■ Work instruction:
Below are some entries. Copy each line in them that holds "widget".

(Supplied records Opens)

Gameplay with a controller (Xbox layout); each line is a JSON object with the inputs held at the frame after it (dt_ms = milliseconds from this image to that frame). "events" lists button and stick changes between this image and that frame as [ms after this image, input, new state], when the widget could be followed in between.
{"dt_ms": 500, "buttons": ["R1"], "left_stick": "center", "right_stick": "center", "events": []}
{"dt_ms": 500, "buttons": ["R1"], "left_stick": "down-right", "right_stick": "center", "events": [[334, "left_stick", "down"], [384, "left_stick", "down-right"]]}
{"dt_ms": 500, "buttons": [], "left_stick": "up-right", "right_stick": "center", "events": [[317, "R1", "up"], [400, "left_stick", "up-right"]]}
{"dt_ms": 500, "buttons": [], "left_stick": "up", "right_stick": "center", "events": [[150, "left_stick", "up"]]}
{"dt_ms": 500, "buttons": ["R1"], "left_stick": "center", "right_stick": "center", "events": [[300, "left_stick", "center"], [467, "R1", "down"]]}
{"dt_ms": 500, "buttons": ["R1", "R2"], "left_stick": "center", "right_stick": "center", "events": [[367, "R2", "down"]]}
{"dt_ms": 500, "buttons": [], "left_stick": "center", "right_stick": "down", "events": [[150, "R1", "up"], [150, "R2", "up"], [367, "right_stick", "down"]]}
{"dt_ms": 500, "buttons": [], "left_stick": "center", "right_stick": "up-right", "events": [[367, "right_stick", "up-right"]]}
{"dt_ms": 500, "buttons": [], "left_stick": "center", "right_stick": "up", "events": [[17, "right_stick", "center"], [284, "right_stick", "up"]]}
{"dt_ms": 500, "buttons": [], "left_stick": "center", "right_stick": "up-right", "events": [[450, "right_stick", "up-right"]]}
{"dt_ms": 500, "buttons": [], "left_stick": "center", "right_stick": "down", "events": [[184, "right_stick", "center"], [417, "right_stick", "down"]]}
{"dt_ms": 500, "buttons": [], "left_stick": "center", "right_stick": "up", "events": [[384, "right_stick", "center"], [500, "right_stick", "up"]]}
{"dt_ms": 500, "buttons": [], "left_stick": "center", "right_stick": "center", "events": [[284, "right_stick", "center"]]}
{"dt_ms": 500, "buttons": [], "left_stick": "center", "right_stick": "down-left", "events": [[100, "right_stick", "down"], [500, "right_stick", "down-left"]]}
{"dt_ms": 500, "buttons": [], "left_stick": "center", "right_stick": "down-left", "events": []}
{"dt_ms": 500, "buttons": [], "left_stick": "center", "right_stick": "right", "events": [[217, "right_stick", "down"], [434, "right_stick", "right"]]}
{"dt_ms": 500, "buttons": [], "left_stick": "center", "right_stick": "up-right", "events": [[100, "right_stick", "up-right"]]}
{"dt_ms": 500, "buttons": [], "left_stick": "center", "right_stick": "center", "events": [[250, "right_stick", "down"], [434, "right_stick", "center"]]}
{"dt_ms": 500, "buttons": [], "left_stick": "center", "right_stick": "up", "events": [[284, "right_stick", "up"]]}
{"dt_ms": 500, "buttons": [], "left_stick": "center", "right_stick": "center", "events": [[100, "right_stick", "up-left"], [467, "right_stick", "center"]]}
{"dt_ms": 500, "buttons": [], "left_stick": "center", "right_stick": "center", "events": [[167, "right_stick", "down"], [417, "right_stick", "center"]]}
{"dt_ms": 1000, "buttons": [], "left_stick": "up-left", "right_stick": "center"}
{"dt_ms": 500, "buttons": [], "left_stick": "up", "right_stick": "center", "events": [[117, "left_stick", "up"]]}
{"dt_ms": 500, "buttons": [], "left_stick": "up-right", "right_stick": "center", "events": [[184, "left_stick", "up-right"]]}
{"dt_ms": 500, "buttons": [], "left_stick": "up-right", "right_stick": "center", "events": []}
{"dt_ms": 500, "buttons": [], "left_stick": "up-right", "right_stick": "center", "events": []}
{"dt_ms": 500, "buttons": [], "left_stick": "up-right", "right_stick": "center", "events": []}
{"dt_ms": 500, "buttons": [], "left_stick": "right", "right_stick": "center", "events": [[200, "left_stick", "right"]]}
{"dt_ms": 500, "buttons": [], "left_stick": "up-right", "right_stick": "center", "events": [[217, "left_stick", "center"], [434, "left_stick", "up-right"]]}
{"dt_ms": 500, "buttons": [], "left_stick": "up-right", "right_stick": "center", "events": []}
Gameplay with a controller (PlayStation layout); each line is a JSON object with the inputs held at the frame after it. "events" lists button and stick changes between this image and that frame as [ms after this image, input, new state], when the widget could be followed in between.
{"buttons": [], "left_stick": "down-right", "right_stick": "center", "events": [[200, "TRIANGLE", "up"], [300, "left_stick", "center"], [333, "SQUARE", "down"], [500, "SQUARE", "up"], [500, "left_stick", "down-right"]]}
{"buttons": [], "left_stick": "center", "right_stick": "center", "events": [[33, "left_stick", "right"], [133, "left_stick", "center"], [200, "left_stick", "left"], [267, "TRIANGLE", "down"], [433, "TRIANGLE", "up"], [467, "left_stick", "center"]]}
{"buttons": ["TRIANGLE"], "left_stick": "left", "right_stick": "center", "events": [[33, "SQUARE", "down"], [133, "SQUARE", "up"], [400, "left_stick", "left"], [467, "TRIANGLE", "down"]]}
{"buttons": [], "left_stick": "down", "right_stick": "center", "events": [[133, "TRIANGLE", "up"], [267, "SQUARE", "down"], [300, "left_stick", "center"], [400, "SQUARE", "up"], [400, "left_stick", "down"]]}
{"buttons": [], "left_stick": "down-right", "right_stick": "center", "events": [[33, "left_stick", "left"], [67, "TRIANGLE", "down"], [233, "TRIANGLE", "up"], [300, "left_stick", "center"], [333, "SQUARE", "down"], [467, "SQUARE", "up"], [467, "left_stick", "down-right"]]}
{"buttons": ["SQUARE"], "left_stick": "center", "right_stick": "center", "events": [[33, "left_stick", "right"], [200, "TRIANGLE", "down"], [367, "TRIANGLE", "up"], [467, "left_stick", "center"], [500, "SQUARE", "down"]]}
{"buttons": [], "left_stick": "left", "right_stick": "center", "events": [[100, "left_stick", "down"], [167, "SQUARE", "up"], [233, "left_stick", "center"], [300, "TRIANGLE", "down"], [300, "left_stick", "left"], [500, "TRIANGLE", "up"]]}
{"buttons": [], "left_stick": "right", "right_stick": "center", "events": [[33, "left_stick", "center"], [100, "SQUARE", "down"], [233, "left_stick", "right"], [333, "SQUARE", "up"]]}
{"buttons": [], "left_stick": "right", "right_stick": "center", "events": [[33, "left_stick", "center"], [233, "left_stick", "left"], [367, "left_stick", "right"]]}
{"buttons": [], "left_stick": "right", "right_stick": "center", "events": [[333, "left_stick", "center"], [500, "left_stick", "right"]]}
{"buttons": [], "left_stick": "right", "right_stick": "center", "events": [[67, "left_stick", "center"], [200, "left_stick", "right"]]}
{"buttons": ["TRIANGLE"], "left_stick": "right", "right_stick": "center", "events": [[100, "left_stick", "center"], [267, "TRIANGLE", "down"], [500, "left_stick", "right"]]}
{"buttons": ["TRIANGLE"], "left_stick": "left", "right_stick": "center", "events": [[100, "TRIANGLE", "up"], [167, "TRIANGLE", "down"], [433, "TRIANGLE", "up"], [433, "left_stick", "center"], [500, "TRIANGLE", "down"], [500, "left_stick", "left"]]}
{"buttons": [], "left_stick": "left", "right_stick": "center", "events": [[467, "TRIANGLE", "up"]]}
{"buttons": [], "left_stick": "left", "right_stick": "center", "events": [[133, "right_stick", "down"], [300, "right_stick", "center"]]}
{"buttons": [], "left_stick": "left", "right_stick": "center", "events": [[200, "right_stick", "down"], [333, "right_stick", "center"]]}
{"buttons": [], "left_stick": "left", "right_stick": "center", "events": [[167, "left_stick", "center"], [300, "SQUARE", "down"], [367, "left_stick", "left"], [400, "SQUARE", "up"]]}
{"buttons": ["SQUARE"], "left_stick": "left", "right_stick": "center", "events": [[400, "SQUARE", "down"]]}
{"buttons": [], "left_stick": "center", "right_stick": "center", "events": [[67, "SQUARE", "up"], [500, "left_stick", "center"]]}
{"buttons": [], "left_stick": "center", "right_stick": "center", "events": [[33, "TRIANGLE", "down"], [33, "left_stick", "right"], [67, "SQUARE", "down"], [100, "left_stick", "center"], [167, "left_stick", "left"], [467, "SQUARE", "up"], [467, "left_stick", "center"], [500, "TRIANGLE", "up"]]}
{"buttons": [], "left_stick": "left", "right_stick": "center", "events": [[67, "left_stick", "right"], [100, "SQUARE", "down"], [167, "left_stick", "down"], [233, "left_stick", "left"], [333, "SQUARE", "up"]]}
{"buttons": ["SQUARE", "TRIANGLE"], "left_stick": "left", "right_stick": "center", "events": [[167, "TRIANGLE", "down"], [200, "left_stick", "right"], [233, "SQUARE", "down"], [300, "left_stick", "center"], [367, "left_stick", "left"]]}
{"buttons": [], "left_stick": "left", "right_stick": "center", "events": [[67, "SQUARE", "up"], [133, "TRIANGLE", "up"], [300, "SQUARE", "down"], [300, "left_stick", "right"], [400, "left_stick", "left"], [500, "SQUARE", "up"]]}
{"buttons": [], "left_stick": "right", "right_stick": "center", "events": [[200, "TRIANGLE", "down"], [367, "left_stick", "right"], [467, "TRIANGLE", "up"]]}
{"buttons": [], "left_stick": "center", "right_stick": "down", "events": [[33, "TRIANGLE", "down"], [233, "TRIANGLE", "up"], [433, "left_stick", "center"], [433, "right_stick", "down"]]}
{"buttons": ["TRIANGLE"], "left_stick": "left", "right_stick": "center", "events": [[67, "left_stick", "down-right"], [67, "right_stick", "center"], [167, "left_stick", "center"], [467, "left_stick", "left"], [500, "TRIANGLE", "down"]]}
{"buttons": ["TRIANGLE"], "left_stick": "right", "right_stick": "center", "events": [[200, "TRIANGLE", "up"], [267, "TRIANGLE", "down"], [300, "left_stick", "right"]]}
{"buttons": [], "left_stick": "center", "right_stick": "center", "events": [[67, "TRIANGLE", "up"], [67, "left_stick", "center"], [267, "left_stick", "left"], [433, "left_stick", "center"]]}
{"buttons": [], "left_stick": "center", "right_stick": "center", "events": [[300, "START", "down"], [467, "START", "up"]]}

(Supplied records Closes)

■ Result below:
Gameplay with a controller (Xbox layout); each line is a JSON object with the inputs held at the frame after it (dt_ms = milliseconds from this image to that frame). "events" lists button and stick changes between this image and that frame as [ms after this image, input, new state], when the widget could be followed in between.
Gameplay with a controller (PlayStation layout); each line is a JSON object with the inputs held at the frame after it. "events" lists button and stick changes between this image and that frame as [ms after this image, input, new state], when the widget could be followed in between.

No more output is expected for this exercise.